#### READING TEXT:
+ + + + +

Israel is increasingly isolated on the world stage in view of its brutal military campaign in Gaza so when Prime Minister Narendra Modi landed in Tel Aviv on Wednesday, Benjamin Netanyahu was quick to embrace him right off the plane. After the duo travelled to the Knesset in Jerusalem, an effusive Netanyahu said he had “never been more moved” than by the visit of the Indian prime minister, whom he likened to a brother. The scale of the destruction wrought in Gaza didn’t make it to the foreground: Modi, who condoled the roughly 1,200 deaths caused by Hamas’s October 7, 2023 terror attack on Israel, did not mention what had followed, except to endorse Washington’s Gaza ‘peace plan’, which he said “holds the promise of a just and durable peace … including by addressing the Palestine issue [sic]”. The Indian government’s official support for a two-state solution – which envisages Palestine as a fully sovereign nation with East Jerusalem as its capital – did not figure in his address.
For his part Netanyahu hailed the “Indian-Israeli alliance” – a term for the relationship that is stronger than the ‘partnership’ term Modi used – under which the two sides had “doubled our trade, tripled our cooperation, quadrupled our understandings in ways that I cannot begin to describe”. And, he went on to add, “in some ways probably shouldn’t describe”. Knowing the Indian visitor’s appetite for collecting awards and medals, Knesset speaker Amir Ohana also handed Modi the ‘Medal of the Knesset’, which has been described as a ‘new’ award.
Among the areas of cooperation that the two sides will discuss during Modi’s visit are “science and technology, innovation, defence and security, agriculture, water management, trade and economy, and people-to-people exchanges”. For a bird’s eye view of what bilateral cooperation between the two sides has involved in recent years, check out this article by Middle East Eye correspondent Azad Essa, who frequently writes about the two countries and whose X account has been withheld in India on the Modi government’s request.
Predictably, the pro-Netanyahu Israeli media has been as fulsome in its coverage of the Modi visit as the pro-Modi outlets in India.
As perhaps the only country supporting both Israel and Russia in their respective military operations, India joined 50 other countries in abstaining from a General Assembly resolution calling for an “immediate, full and unconditional ceasefire” between Russia and Ukraine – introduced by Kyiv on the fourth anniversary of Russia’s invasion. The resolution was adopted by the 193-member Assembly, with 107 nations voting in favour and just 12 against. The document explicitly condemned Russia’s continued attacks on civilians and critical infrastructure as well as the worsening humanitarian crisis – yet India chose to sit on the fence. This abstention fits a broader pattern in Modi’s foreign policy: balancing ties with powerful allies while avoiding any stance that might complicate trade, defence or strategic alignments.

+ + + + +

#### DATA EXCERPTS:
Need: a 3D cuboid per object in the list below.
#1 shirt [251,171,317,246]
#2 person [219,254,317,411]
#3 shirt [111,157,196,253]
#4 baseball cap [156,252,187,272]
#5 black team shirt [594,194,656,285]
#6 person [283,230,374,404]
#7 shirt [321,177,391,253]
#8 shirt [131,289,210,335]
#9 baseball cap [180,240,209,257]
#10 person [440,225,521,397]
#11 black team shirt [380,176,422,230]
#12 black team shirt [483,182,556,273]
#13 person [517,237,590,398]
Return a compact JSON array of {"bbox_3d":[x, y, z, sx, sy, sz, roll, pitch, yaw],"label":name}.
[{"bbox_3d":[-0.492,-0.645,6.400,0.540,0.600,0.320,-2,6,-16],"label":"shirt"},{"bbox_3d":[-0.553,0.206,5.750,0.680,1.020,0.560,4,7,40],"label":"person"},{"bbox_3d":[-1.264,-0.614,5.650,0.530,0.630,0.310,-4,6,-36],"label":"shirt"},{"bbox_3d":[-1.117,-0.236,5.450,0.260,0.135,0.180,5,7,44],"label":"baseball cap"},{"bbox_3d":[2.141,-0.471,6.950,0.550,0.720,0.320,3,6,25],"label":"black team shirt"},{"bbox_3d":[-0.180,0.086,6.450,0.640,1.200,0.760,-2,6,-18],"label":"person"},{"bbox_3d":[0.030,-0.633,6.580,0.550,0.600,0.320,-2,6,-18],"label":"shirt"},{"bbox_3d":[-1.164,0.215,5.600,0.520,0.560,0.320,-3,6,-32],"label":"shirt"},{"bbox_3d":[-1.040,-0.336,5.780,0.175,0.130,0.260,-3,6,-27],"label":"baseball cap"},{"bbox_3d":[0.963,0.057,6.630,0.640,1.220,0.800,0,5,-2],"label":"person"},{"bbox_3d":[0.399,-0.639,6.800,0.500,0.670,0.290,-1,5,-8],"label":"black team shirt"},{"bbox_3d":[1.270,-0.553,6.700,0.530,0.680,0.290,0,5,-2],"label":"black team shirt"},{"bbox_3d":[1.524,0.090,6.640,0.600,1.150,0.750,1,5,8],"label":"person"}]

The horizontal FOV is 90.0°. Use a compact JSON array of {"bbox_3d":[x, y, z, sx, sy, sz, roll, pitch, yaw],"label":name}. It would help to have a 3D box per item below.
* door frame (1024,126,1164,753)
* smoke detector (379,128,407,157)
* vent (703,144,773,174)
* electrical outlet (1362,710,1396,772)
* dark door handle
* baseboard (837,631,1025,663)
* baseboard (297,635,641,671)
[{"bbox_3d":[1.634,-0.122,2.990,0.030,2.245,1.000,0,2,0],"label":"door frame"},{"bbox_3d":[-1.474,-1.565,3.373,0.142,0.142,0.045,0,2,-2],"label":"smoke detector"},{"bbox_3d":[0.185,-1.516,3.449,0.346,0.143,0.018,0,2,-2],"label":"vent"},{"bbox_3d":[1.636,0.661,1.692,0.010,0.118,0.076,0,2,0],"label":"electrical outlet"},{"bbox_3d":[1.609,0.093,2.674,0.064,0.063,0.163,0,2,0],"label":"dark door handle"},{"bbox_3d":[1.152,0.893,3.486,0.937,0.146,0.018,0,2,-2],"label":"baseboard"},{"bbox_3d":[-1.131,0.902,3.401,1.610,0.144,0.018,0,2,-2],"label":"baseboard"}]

+ + + + +

#### WORK INSTRUCTION 1:
Reproduce the passage of the article on Modi's visit to Israel that runs from "Among the areas" up to and including "Modi government’s request.".
#### WORK INSTRUCTION 2:
Identify each line of the records that contains the word "outlet", and copy those lines.
The article and the records were taken from separate, unrelated sources.

#### TASK RESPONSE 1:
Among the areas of cooperation that the two sides will discuss during Modi’s visit are “science and technology, innovation, defence and security, agriculture, water management, trade and economy, and people-to-people exchanges”. For a bird’s eye view of what bilateral cooperation between the two sides has involved in recent years, check out this article by Middle East Eye correspondent Azad Essa, who frequently writes about the two countries and whose X account has been withheld in India on the Modi government’s request.

#### TASK RESPONSE 2:
* electrical outlet (1362,710,1396,772)
[{"bbox_3d":[1.634,-0.122,2.990,0.030,2.245,1.000,0,2,0],"label":"door frame"},{"bbox_3d":[-1.474,-1.565,3.373,0.142,0.142,0.045,0,2,-2],"label":"smoke detector"},{"bbox_3d":[0.185,-1.516,3.449,0.346,0.143,0.018,0,2,-2],"label":"vent"},{"bbox_3d":[1.636,0.661,1.692,0.010,0.118,0.076,0,2,0],"label":"electrical outlet"},{"bbox_3d":[1.609,0.093,2.674,0.064,0.063,0.163,0,2,0],"label":"dark door handle"},{"bbox_3d":[1.152,0.893,3.486,0.937,0.146,0.018,0,2,-2],"label":"baseboard"},{"bbox_3d":[-1.131,0.902,3.401,1.610,0.144,0.018,0,2,-2],"label":"baseboard"}]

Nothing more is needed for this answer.